• [About this exercise]: The number of lines in the records that include "perusahaan" is all you should give.
==============================
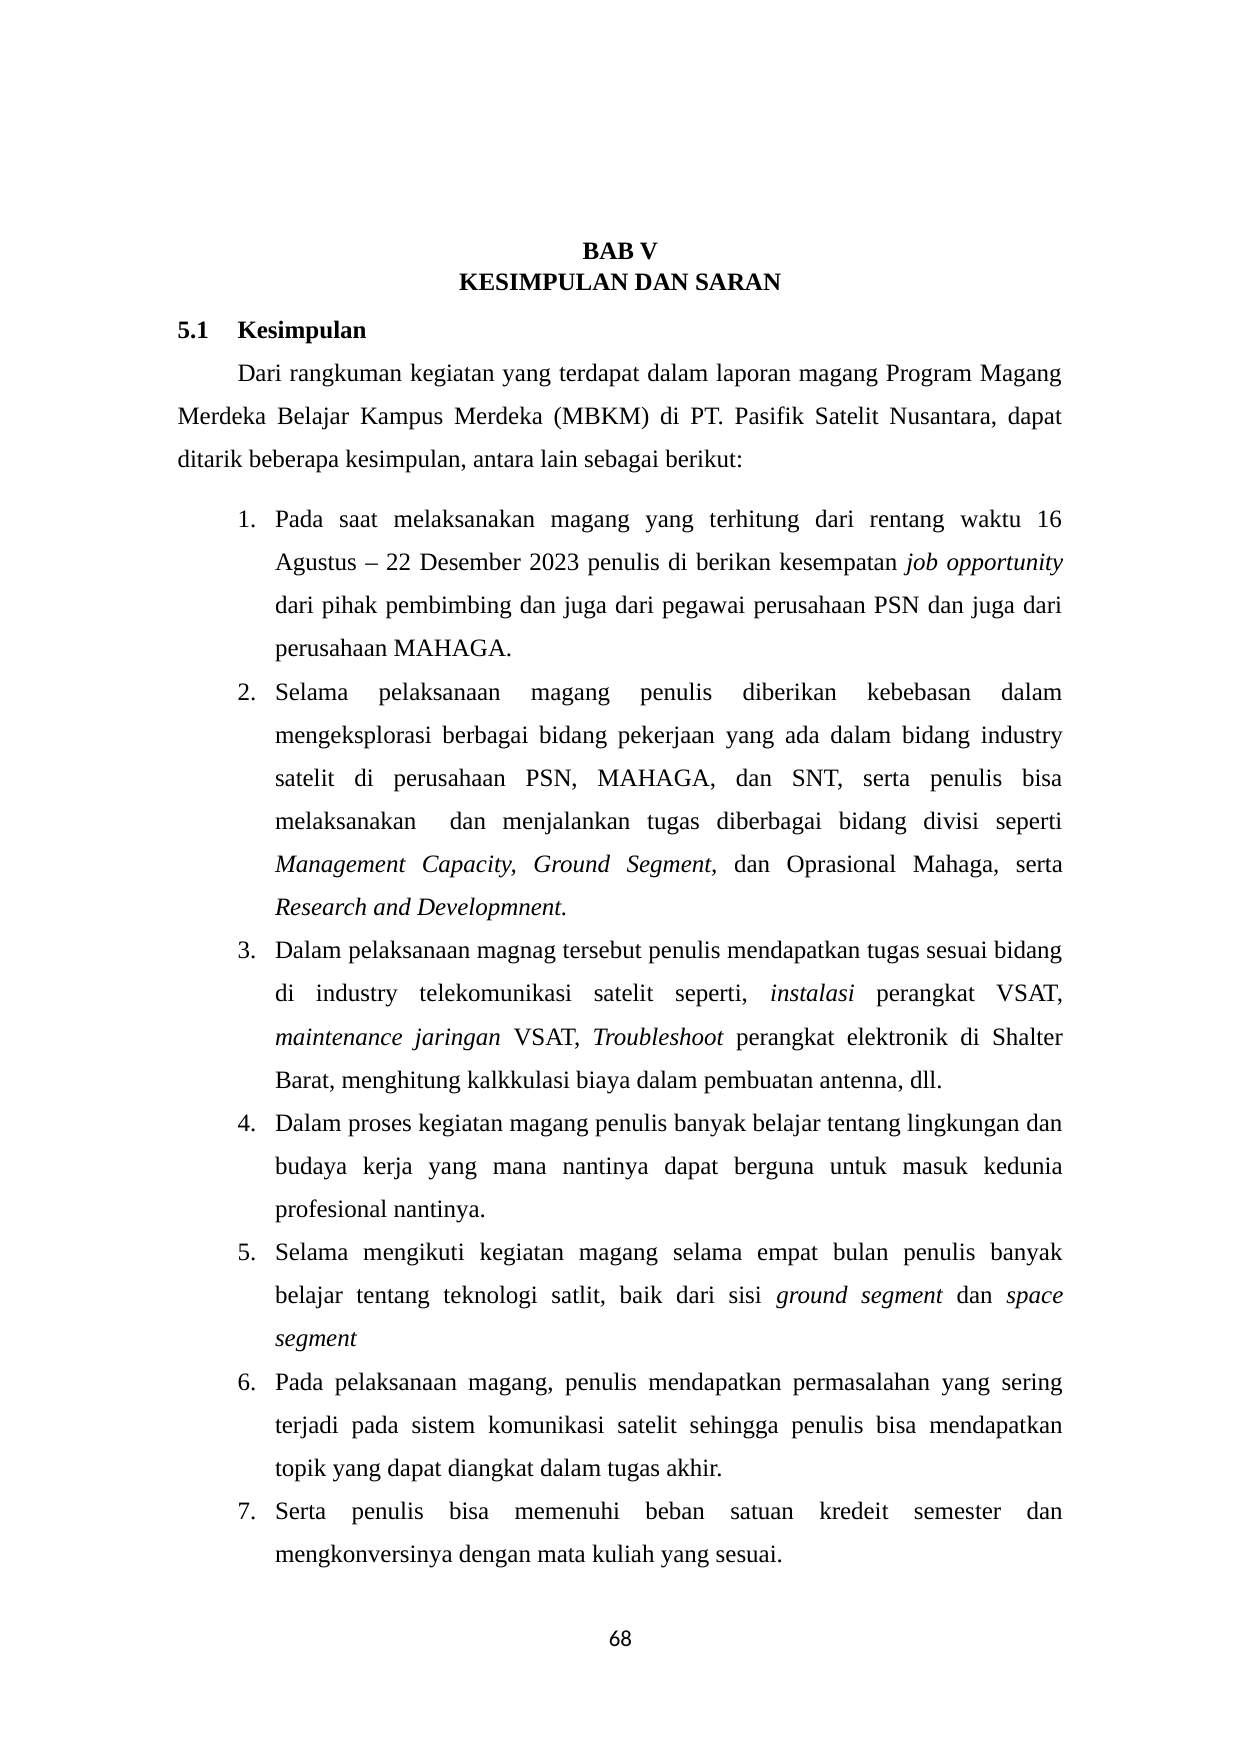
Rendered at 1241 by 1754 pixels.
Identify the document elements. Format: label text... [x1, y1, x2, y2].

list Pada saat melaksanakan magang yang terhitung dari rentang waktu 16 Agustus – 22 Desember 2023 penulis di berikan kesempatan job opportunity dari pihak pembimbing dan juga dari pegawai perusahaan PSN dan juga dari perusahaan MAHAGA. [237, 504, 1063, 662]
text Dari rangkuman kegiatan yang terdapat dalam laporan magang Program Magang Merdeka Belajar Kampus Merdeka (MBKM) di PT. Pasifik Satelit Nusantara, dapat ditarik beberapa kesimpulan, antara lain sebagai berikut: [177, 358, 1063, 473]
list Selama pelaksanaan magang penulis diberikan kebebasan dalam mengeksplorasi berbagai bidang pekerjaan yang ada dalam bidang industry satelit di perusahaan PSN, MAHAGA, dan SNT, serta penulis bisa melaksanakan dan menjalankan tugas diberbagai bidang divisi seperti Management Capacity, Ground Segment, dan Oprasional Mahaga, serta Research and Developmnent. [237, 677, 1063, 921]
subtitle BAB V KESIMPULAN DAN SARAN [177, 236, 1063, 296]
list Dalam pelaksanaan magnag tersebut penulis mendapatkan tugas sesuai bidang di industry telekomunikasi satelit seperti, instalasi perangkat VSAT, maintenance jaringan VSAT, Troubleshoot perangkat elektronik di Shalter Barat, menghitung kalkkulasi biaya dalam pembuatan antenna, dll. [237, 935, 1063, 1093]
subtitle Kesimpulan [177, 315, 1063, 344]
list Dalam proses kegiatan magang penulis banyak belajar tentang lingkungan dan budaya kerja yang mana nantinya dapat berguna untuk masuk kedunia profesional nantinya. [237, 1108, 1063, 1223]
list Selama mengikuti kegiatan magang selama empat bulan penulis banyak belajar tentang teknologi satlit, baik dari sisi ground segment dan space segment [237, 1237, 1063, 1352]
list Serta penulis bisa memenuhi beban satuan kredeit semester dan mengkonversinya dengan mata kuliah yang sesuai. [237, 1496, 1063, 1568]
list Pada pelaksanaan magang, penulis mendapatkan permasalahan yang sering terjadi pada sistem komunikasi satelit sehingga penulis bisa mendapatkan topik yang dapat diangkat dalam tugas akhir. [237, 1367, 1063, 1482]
==============================
• [Response]: 2